Former students and other community members attended an Irving ISD meeting on Monday evening, April 18, to support English teacher Rachel Stonecipher. The group of 35 supporters included Texas state Rep. terry Meza and Resource Center’s Rafael McDonnell.

Stonecipher was removed from her class early in the school year, because she displayed a Safe Space sticker on her classroom door. The former MacArthur H.S. teacher is now assigned to the district’s disciplinary high school and expects to be terminated at the end of the school year.

McDonnell told the crowd on the steps of IISD headquarters that he’d been working for more than half a decade to have the school district implement a non-discrimination policy.

Meza said she encouraged the school district to adopt a welcoming resolution for immigrant children. While Irving overwhelmingly defeated her resolution, Grand Prairie adopted an amended version that also included LGBTQ students.

During the public comment portion of the IISD meeting, one student after another stood to say, “I’m here in support of Miss Stonecipher.”
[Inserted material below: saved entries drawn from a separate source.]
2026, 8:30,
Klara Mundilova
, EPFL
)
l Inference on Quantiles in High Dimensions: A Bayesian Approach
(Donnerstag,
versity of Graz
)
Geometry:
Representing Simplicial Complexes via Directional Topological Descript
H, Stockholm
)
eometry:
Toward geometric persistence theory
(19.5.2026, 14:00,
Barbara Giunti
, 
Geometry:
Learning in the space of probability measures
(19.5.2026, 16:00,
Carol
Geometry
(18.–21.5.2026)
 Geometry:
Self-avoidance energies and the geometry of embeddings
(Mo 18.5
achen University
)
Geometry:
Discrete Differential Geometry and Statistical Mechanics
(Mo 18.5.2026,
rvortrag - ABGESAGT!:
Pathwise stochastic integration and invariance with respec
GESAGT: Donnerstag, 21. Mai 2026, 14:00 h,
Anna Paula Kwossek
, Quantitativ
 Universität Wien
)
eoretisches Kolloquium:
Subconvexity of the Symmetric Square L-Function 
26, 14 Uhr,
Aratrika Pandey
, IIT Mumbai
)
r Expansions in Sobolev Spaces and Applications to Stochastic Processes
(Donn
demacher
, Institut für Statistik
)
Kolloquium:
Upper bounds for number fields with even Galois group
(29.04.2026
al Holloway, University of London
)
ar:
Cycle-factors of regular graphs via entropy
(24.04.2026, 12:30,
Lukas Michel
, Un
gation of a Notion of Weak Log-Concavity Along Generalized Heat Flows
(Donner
One student said she was a critical part of the success of students at MacArthur.

Student Elle Caldon said, “She was my writing coach. She encouraged me to try new things.” Since Stonecipher’s removal from the campus, Caldon said, the Gay Straight Alliance is gone, the journalism class has produced no school newspaper and the philosophy club was defunct.

The claim against Safe Space stickers was that it implied classrooms without stickers weren’t safe for LGBTQ students. The principal claimed the entire campus is a safe space. But one student told the board, “One teacher made fun of my rainbow bandana. You claim we should feel safe at school. We don’t.”